* [PROBLEM STATEMENT]: In the listing below, copy out verbatim everything from the line containing "best quality materials" down to the line containing "This site is for persons in the U.S. only", including both of those lines. Leave the pictures out of your answer.

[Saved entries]
════════

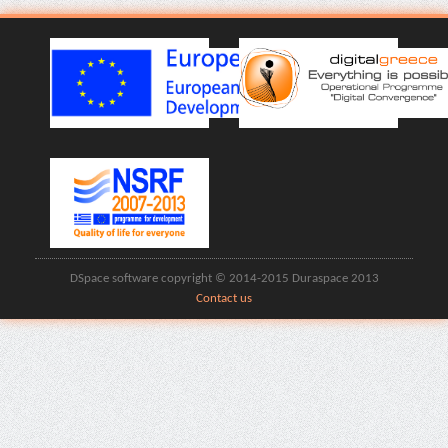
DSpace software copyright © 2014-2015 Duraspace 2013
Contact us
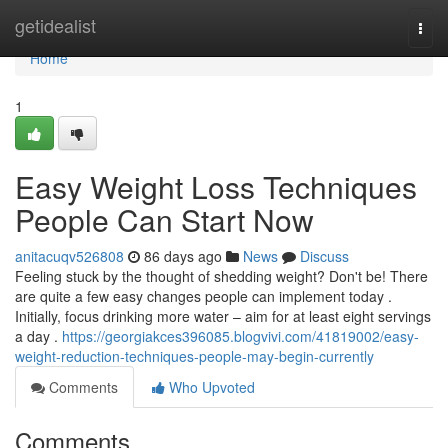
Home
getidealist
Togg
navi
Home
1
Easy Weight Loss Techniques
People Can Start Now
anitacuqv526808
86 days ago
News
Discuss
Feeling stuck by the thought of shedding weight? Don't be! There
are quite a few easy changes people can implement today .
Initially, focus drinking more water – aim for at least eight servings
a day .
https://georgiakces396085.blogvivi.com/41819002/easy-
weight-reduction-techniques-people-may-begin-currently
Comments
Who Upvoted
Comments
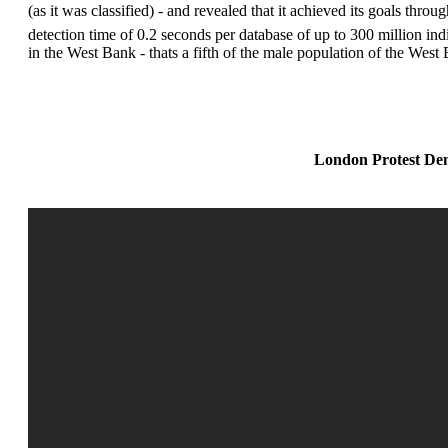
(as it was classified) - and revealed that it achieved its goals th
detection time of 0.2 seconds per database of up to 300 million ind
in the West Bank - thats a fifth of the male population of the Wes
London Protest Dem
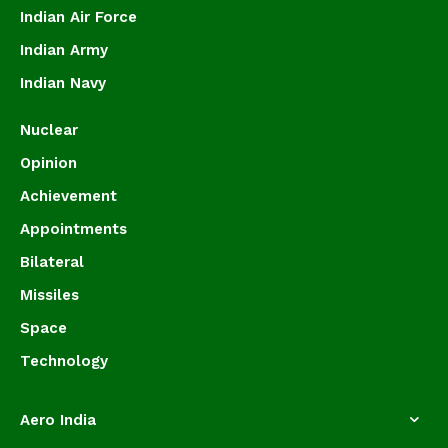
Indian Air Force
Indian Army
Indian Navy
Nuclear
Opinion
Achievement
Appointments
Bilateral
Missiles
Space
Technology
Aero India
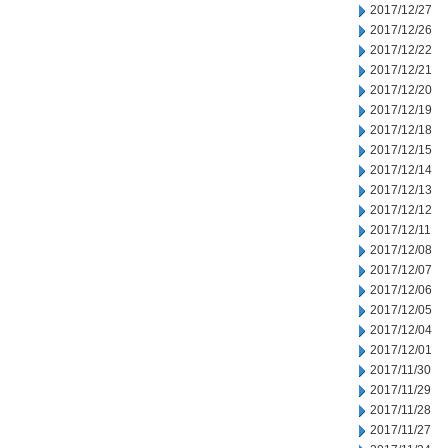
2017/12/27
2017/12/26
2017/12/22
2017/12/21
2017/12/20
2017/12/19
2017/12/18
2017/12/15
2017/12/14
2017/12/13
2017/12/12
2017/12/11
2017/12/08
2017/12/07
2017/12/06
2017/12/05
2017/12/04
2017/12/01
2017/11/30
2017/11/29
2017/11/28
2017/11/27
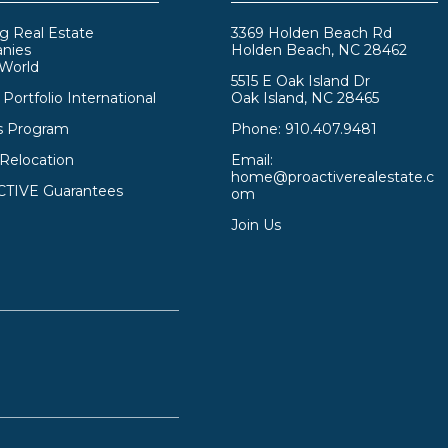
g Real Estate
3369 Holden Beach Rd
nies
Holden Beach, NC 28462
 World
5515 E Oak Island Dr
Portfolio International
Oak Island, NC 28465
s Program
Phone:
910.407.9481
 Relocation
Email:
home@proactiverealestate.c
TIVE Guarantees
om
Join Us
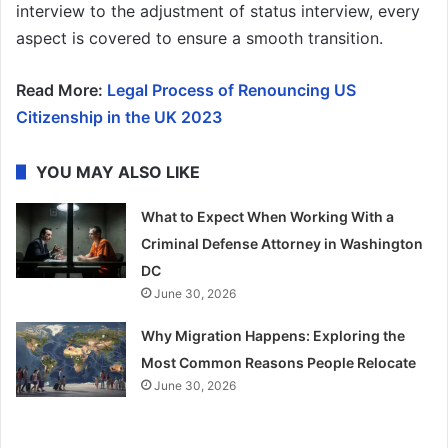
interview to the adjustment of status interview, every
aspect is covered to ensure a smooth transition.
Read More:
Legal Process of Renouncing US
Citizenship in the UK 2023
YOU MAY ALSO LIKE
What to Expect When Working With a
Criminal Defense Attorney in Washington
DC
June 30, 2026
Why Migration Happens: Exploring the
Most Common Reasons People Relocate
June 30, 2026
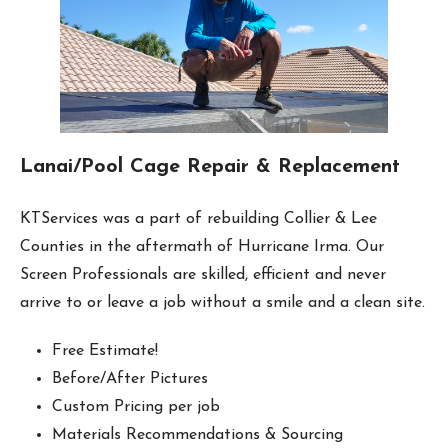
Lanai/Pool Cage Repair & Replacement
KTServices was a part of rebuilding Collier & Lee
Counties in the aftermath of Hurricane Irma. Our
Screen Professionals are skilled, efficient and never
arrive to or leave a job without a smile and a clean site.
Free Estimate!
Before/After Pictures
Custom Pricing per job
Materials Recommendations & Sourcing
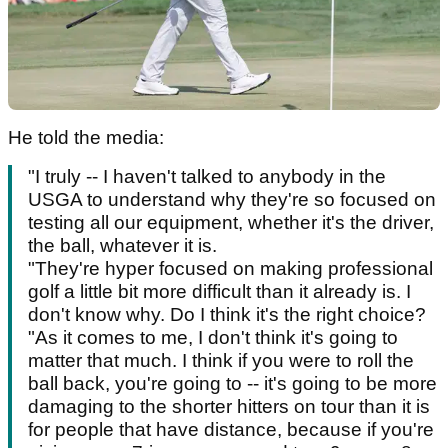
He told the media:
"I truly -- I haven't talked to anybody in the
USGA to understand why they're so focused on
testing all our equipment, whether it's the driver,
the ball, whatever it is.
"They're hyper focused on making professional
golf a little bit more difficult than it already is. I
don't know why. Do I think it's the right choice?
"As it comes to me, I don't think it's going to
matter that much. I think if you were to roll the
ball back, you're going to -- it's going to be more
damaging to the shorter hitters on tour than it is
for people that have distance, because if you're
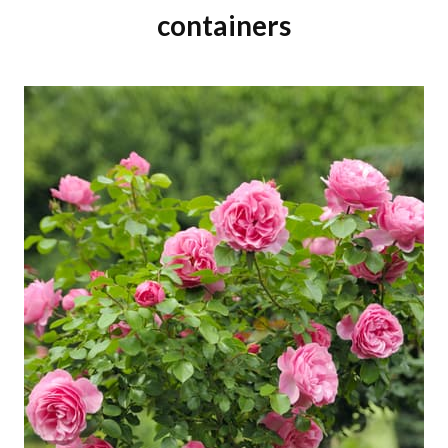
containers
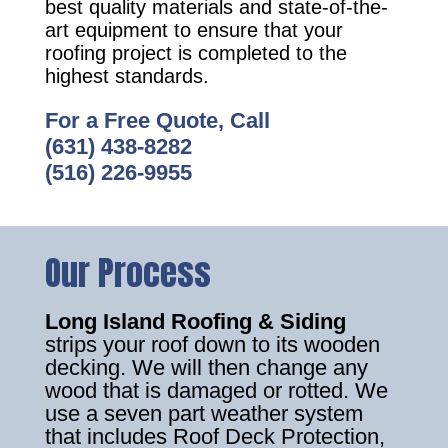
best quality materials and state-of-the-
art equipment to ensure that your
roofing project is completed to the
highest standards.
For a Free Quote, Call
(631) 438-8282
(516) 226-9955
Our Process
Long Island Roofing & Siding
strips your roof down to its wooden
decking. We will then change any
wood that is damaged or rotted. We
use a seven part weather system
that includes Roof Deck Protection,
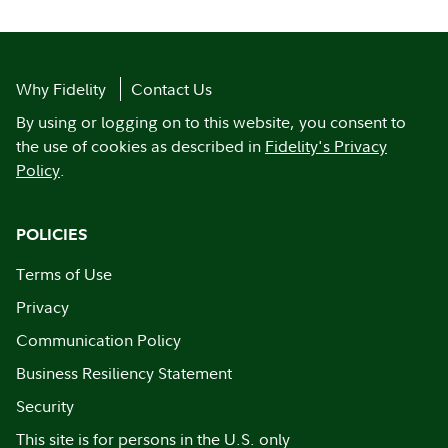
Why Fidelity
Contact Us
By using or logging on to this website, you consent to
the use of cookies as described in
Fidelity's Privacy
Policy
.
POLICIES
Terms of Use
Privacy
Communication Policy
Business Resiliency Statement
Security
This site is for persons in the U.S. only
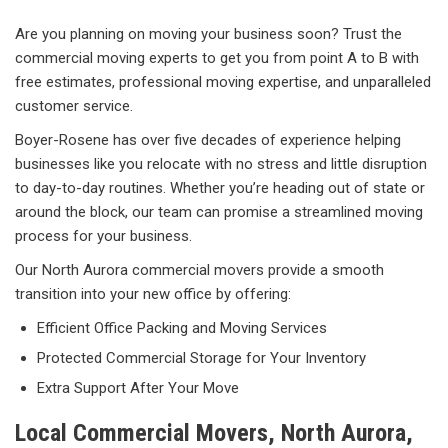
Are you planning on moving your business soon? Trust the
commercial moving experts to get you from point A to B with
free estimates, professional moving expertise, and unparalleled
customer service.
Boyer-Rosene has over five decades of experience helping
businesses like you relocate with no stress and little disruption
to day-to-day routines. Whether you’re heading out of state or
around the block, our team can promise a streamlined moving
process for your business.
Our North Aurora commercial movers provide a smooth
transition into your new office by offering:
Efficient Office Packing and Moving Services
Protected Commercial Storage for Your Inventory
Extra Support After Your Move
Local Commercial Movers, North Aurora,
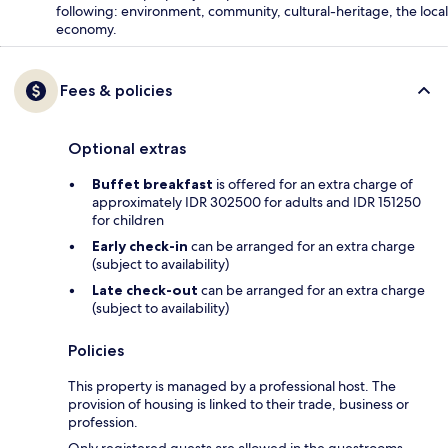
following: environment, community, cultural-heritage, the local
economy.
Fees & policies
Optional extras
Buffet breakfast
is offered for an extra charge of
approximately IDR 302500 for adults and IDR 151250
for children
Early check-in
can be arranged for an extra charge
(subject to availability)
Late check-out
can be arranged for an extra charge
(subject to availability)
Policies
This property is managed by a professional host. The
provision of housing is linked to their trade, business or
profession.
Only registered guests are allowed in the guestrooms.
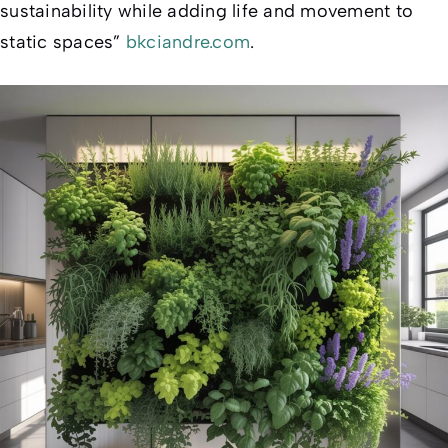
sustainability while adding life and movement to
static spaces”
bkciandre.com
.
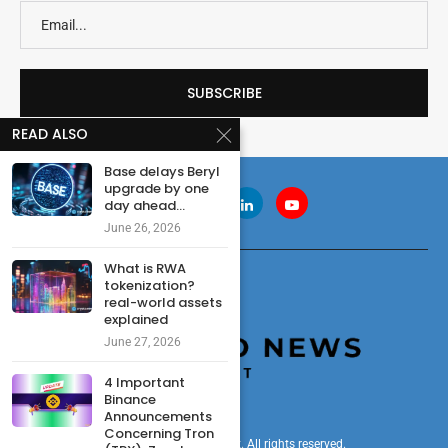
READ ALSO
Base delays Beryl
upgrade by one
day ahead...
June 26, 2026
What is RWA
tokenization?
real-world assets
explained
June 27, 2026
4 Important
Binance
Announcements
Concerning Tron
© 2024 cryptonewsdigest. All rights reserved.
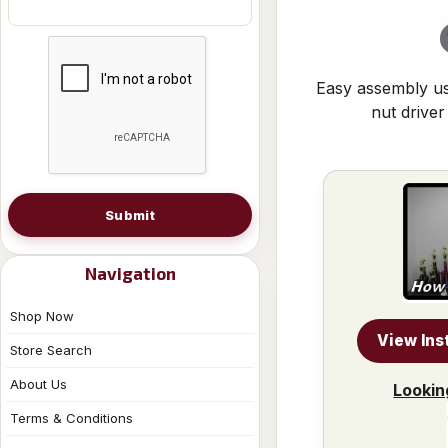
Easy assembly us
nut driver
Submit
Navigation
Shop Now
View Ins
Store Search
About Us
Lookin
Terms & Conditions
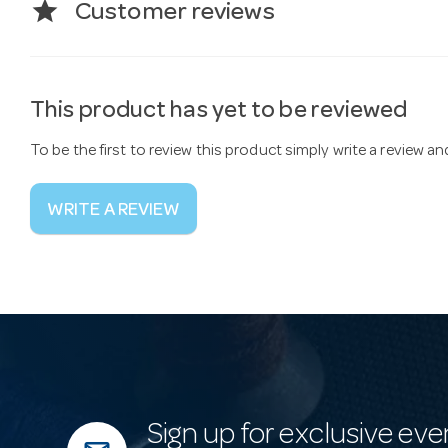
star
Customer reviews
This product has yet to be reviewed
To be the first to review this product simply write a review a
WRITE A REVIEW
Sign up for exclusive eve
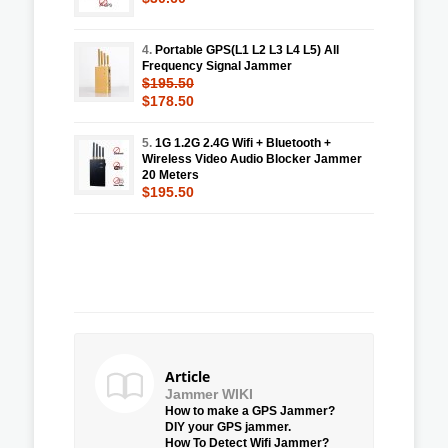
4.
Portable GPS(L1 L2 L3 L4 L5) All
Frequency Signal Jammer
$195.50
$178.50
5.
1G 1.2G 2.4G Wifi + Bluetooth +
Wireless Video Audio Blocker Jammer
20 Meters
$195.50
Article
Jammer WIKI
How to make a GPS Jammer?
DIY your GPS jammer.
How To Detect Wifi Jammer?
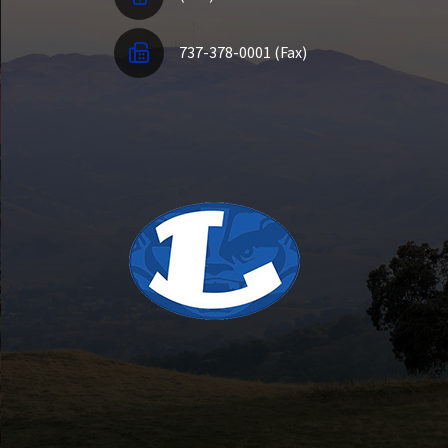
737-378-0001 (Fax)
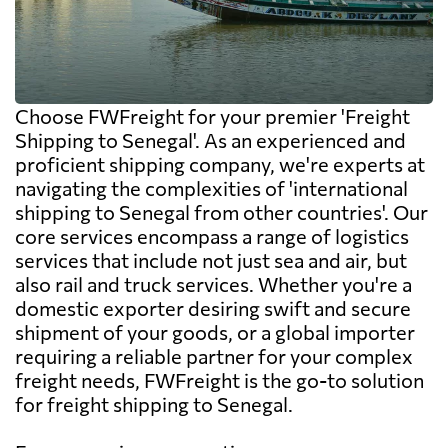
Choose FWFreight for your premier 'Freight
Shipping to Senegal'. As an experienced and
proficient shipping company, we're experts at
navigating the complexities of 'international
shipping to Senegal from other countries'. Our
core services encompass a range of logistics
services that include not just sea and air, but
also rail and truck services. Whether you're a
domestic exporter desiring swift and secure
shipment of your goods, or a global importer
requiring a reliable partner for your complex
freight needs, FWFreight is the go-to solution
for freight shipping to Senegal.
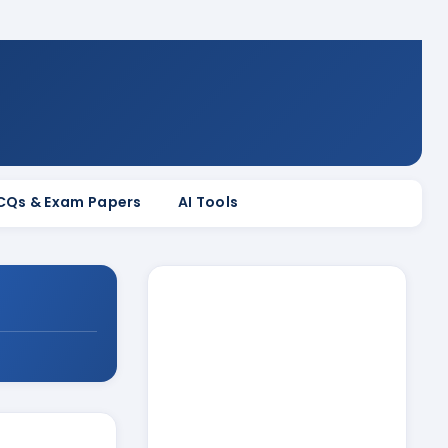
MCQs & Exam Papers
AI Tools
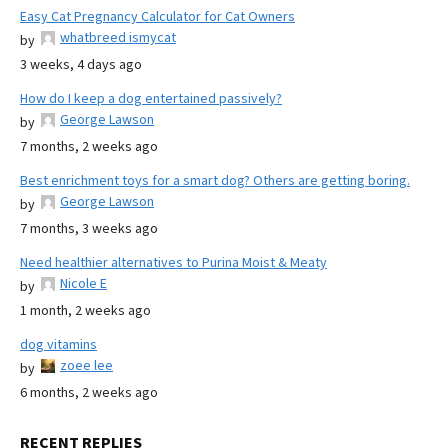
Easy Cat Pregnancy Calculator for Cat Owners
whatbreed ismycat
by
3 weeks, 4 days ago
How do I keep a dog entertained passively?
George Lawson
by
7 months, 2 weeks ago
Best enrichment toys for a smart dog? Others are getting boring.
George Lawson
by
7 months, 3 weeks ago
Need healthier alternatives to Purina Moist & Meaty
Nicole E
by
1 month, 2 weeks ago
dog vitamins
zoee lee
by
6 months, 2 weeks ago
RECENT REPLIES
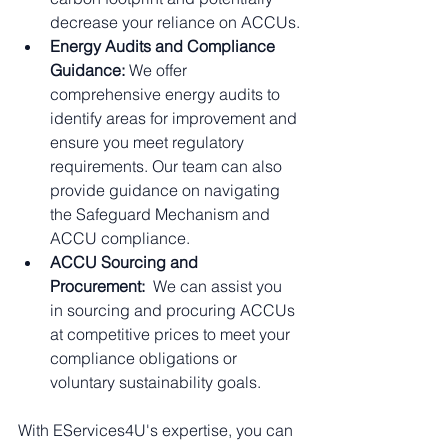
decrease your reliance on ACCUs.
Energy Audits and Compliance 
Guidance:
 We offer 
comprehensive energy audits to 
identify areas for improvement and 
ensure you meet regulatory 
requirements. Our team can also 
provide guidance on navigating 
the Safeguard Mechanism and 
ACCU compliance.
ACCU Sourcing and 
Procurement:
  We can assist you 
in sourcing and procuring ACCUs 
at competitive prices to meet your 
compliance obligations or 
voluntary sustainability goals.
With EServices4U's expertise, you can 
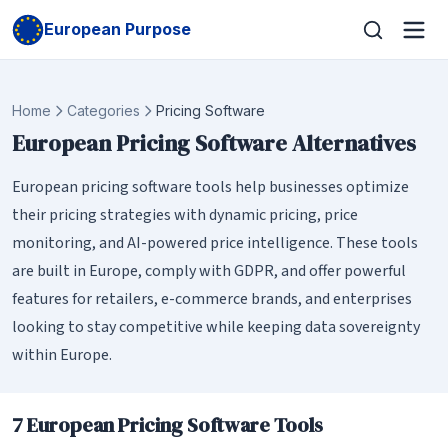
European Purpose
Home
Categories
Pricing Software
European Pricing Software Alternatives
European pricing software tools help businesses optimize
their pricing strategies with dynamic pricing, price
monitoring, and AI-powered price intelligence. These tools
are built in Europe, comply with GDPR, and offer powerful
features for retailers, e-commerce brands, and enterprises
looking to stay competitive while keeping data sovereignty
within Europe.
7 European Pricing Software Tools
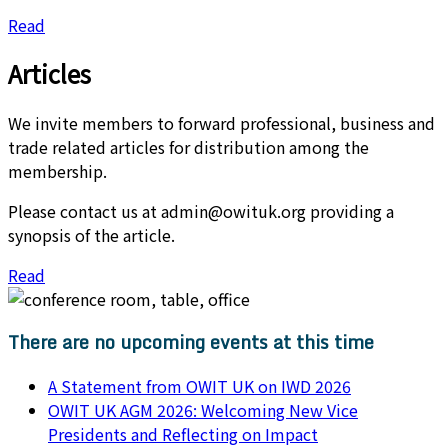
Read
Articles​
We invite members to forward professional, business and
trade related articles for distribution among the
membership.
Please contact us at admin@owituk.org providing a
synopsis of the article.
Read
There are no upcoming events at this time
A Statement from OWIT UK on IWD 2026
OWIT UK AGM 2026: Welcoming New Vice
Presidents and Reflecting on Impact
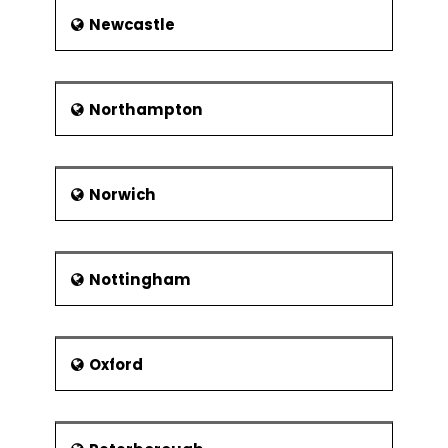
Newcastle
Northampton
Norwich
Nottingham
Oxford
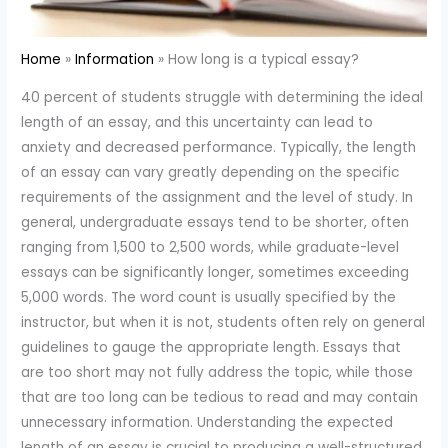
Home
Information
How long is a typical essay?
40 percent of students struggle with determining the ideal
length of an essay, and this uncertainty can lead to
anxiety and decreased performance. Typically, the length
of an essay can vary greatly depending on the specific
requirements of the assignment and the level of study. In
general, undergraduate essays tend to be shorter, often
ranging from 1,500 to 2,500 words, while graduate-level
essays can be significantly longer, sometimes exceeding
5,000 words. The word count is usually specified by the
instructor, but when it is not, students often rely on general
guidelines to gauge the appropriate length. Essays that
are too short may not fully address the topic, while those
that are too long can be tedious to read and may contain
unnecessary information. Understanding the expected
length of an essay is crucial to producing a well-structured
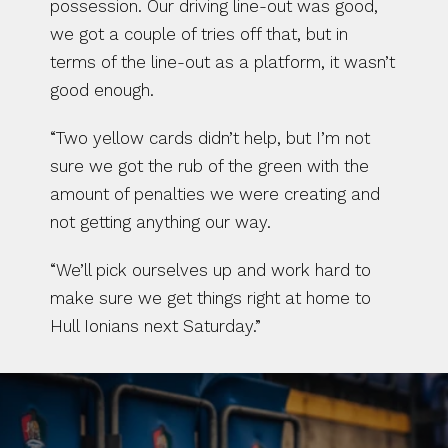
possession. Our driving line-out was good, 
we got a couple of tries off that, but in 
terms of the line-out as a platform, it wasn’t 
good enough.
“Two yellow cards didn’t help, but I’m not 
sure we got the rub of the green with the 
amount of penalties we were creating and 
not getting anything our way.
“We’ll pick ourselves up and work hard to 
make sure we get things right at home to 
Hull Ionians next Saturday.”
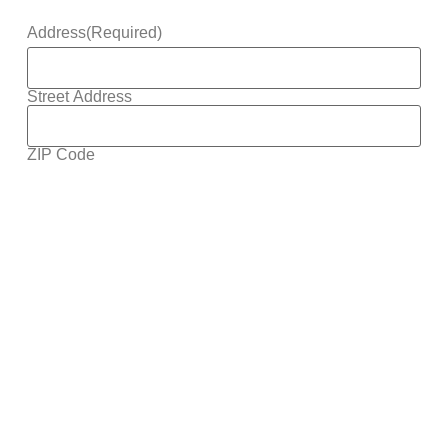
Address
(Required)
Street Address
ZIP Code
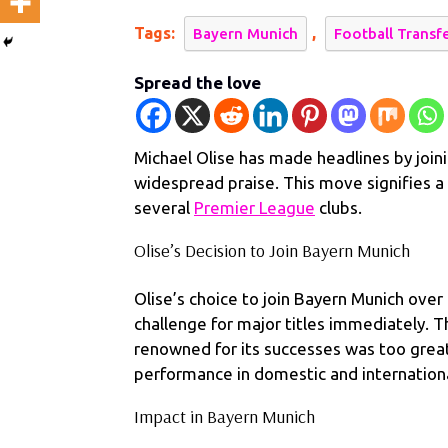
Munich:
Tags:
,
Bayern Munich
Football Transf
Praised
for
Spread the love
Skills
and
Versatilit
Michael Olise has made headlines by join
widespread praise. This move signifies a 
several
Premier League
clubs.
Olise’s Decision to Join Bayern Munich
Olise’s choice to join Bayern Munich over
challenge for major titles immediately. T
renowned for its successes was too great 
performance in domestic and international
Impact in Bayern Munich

════════

* [RESULT FOR THIS EXERCISE]:
best quality materials and state-of-the-
art equipment to ensure that your
roofing project is completed to the
highest standards.
For a Free Quote, Call
(631) 438-8282
(516) 226-9955
Our Process
Long Island Roofing & Siding
strips your roof down to its wooden
decking. We will then change any
wood that is damaged or rotted. We
use a seven part weather system
that includes Roof Deck Protection,
Why Fidelity
Contact Us
By using or logging on to this website, you consent to
the use of cookies as described in
Fidelity's Privacy
Policy
.
POLICIES
Terms of Use
Privacy
Communication Policy
Business Resiliency Statement
Security
This site is for persons in the U.S. only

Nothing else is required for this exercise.